In 1991 Hyundai was ordered a study for a new class of large and fast minelayers and the design was completed in 1993 with an expected order in 1994 which never came. The ship was 3300 tonnes FL as protected, 104 m long (340ft 6in), armed with Breda guns (76 and 40 mm), 324 mm ASW TTs and an helicopter but no hangar, twin rudders and fin stabilisers.


ROKN flag Cold war amphibious ships

Tae Cho class LSM (1955)

Former Landing ship, medium of the USN, twelve in all, built in 1944-45 and transferred by batches. The first four in 1955 and the rest in 1956. Two were former French Indochina vessels. After the usual period of leasing they were purchased in 1974 but one, scrapped in 1963 (Tok To). Pung To served as a mine warfare HQ, fitted with facilities and mine rails, named LSML, oothers were denominated LSM. To Cho, Tyo To and Ka Tok were stricken in 1972, Pung To in 1984, the others survived in the 1990s, now all scrapped or in reserve.

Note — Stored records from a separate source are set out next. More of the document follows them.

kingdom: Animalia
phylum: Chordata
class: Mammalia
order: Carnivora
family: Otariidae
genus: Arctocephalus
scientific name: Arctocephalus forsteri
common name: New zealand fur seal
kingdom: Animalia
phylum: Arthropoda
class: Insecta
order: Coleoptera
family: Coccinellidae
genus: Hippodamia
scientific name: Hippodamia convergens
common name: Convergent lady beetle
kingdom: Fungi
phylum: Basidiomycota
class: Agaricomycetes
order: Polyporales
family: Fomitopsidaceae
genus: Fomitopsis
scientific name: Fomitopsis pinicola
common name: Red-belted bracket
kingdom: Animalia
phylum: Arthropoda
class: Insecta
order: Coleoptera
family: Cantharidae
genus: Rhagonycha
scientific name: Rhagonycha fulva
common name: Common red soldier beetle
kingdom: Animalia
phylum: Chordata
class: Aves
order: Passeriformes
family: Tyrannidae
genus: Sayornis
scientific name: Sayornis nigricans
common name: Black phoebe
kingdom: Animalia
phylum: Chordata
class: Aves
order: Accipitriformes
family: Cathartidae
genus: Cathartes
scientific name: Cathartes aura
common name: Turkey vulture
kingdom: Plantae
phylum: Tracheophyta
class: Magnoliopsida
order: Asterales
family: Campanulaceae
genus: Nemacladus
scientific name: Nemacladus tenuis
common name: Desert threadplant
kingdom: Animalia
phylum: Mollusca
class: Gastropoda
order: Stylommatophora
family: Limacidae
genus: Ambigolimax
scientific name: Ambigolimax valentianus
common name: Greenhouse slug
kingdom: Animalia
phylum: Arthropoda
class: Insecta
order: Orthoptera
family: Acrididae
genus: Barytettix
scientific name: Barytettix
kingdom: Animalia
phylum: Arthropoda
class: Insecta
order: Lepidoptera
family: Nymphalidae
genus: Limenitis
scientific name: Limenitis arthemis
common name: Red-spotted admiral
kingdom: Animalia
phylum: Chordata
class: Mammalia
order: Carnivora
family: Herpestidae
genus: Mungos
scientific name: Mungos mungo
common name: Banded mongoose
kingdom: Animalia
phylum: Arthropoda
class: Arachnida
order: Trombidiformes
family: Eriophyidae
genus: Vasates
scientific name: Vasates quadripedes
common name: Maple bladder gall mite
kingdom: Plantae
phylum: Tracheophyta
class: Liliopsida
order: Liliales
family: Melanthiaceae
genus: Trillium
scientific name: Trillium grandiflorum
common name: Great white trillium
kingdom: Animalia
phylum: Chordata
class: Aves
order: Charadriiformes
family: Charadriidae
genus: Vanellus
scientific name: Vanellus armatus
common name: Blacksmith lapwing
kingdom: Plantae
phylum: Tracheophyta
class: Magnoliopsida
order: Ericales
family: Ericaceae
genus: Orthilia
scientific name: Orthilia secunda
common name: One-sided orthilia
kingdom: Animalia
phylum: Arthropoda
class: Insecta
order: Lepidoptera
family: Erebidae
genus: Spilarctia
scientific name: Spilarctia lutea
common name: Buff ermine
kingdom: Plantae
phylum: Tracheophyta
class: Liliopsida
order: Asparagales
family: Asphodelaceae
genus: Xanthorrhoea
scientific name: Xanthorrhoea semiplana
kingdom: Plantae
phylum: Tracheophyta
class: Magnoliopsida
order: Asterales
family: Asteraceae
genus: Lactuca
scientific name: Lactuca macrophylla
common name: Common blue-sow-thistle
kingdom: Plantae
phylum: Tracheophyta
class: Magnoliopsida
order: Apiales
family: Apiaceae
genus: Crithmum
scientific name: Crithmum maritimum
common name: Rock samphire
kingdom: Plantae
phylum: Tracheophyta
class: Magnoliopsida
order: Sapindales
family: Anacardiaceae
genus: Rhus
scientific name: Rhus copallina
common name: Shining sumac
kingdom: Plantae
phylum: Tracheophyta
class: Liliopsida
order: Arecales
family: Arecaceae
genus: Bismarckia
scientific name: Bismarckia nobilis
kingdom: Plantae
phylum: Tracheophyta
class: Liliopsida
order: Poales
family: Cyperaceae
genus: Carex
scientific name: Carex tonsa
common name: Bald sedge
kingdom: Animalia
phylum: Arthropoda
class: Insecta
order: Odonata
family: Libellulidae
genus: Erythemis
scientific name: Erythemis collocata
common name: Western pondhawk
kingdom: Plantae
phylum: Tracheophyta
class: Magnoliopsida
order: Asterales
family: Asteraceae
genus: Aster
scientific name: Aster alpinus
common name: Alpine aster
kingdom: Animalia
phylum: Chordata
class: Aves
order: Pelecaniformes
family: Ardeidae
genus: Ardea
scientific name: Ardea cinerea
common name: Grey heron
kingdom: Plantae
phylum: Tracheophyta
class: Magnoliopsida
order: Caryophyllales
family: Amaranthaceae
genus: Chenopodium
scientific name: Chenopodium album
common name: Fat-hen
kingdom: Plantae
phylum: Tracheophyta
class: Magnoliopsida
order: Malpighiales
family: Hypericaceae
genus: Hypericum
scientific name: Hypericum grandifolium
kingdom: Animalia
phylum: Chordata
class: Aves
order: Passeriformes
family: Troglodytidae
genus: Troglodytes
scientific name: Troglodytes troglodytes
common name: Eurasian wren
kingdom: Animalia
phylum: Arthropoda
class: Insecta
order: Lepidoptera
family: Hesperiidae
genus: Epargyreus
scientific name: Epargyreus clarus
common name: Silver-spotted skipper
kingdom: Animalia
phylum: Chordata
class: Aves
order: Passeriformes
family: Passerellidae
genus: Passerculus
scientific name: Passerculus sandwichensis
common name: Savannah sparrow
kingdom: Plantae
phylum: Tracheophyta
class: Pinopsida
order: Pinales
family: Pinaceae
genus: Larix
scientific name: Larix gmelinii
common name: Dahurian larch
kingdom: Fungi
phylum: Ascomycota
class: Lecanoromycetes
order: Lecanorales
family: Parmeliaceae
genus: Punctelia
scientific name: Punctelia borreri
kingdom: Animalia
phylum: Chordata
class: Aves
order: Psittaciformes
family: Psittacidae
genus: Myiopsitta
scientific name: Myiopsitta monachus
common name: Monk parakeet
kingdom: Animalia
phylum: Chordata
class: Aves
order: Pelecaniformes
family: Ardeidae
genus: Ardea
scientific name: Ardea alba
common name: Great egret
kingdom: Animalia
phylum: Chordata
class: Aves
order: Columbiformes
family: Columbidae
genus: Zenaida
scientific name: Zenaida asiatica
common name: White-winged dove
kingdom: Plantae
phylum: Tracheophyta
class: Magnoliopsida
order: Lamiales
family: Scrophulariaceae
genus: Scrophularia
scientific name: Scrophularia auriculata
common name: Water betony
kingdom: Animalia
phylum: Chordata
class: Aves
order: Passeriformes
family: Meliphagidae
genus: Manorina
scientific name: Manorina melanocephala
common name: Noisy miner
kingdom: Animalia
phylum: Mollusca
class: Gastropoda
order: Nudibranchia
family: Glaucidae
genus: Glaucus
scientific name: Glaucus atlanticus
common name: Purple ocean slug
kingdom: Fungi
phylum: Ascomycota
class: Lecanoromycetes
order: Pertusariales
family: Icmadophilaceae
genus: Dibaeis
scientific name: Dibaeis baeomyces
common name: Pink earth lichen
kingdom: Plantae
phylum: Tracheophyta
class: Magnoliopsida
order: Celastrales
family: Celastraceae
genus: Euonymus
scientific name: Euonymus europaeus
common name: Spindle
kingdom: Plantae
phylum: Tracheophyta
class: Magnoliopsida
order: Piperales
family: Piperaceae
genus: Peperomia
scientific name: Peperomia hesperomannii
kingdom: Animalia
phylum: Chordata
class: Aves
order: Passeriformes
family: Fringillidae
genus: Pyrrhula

Kyong Nam class APD (1959)

These six vessels were nominally high speed transports (APD) started as destroyer escorts in 1943-45 and acquired in 1959, 1966 (two) and 1967 (three). They were renamed Kyong Nam, Ah San, Ung po, Kyng Puk, Jonham, chi Ju. Originally rated as gunbaost (PPG) they were modified and renamed APD in 1972 and were fitted to carry 162 troops and four LCVPs. They existed in two configurations with high and low bridge and fitted with tripod masts. Definitive purchase occured in 1974 and they were all stricken in the late 1980s.

Chung Jin class LSSL (1955)

Landing Ship Special, Light – The serie comprised the Chung Jin, Yung Hung Man, Kang Chwa Man, Po Song Man, Yong Il Man transferred in the 1950s and used as gunboats. They were decommissioned in the 1960s. They were used as gunboats.

Si Hung class LSMR class LSSL (1955)

A unique ship denominated LSMR 311, former USS Joseph River (LSMR 527) transferred on ROKN on 15 September 1960 and redesignated LSMR 650, stricken in 1987.

Mulkae class LCU (1966)

Landing ship Utility. Mulkae 71 was the ex LCU-531, transferred in 1966. This vessel was followed by Mulkae 72-78, copies built in South Korea in 1979. They were still in service in the 1990s. It should be added that ten ex-LCM(8) were also transferred in Sept. 1978. New names and fate unknown. Added to this, ten LCM(8) were also transferred in September 1978, still active in the 1990s.